Instructions for the task:
Pick out and copy every line of the material below that contains the word "Μέχρι". Letter case matters.

Input data:

************

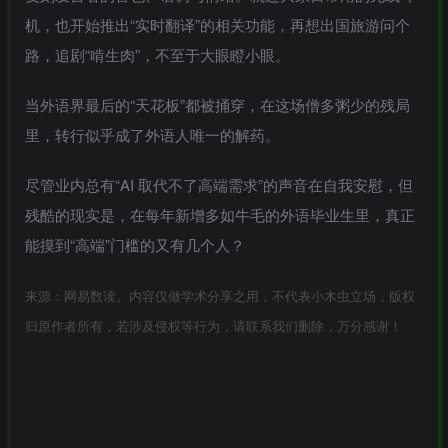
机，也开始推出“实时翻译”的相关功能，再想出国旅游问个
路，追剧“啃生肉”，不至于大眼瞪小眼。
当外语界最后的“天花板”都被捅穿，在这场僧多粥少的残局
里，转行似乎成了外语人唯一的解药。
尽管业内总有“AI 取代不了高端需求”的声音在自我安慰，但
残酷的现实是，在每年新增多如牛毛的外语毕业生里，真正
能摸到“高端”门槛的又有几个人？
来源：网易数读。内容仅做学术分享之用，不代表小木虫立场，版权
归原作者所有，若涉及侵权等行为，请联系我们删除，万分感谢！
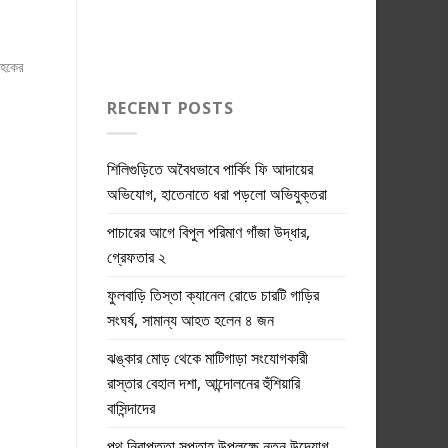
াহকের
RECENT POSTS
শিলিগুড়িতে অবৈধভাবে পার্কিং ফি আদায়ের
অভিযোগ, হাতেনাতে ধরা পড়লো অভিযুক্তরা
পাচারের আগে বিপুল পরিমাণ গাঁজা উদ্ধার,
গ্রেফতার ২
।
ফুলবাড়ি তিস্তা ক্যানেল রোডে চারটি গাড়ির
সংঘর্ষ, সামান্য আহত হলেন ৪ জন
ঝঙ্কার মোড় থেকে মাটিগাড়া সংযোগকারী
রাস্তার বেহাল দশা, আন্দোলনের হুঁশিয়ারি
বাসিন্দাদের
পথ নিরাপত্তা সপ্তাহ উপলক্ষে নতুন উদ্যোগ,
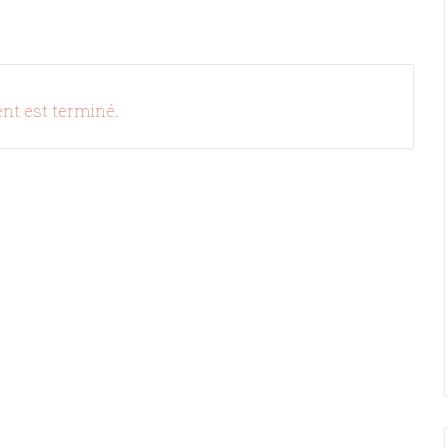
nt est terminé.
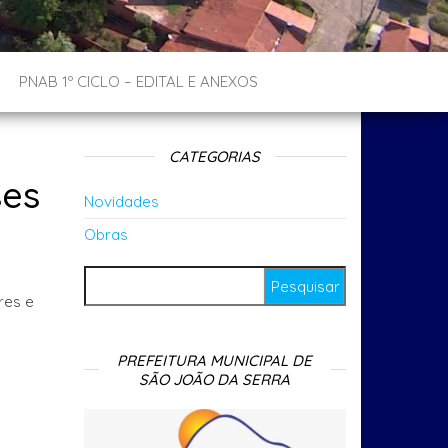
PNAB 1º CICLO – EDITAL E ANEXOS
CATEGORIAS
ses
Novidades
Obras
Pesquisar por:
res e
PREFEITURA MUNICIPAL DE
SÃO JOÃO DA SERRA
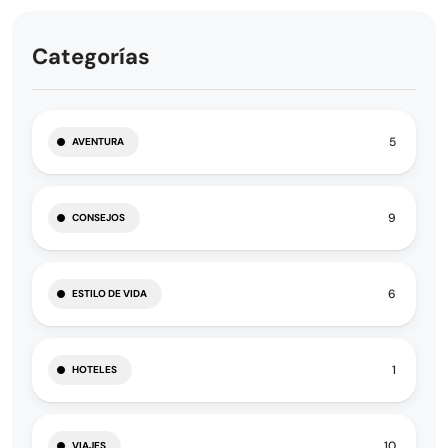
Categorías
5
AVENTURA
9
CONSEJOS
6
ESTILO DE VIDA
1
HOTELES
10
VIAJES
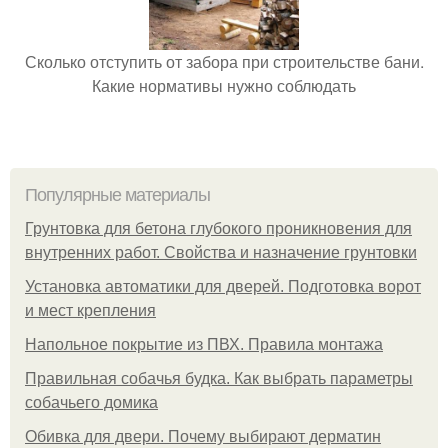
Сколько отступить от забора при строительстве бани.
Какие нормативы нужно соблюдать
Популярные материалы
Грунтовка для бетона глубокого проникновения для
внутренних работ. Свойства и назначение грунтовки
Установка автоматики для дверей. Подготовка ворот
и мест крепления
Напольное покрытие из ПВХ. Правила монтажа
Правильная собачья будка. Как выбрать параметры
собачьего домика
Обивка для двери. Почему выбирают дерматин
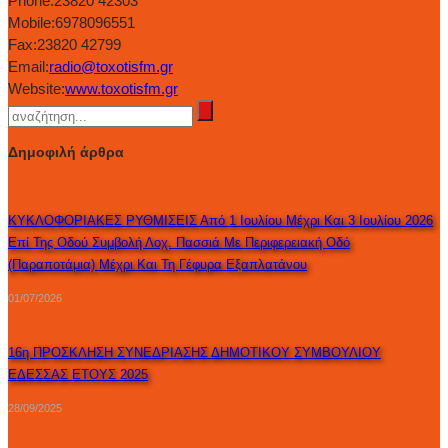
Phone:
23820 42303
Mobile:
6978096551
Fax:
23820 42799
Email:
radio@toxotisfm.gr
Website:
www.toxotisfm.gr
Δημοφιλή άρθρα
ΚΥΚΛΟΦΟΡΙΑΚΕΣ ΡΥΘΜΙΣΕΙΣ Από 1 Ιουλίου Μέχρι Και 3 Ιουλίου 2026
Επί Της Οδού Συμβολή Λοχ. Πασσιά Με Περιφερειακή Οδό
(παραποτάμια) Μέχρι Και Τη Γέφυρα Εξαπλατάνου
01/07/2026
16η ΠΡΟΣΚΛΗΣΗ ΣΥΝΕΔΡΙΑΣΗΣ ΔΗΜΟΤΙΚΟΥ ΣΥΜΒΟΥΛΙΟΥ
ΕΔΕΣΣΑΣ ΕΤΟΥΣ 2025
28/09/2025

************

Expected answer:
ΚΥΚΛΟΦΟΡΙΑΚΕΣ ΡΥΘΜΙΣΕΙΣ Από 1 Ιουλίου Μέχρι Και 3 Ιουλίου 2026
(παραποτάμια) Μέχρι Και Τη Γέφυρα Εξαπλατάνου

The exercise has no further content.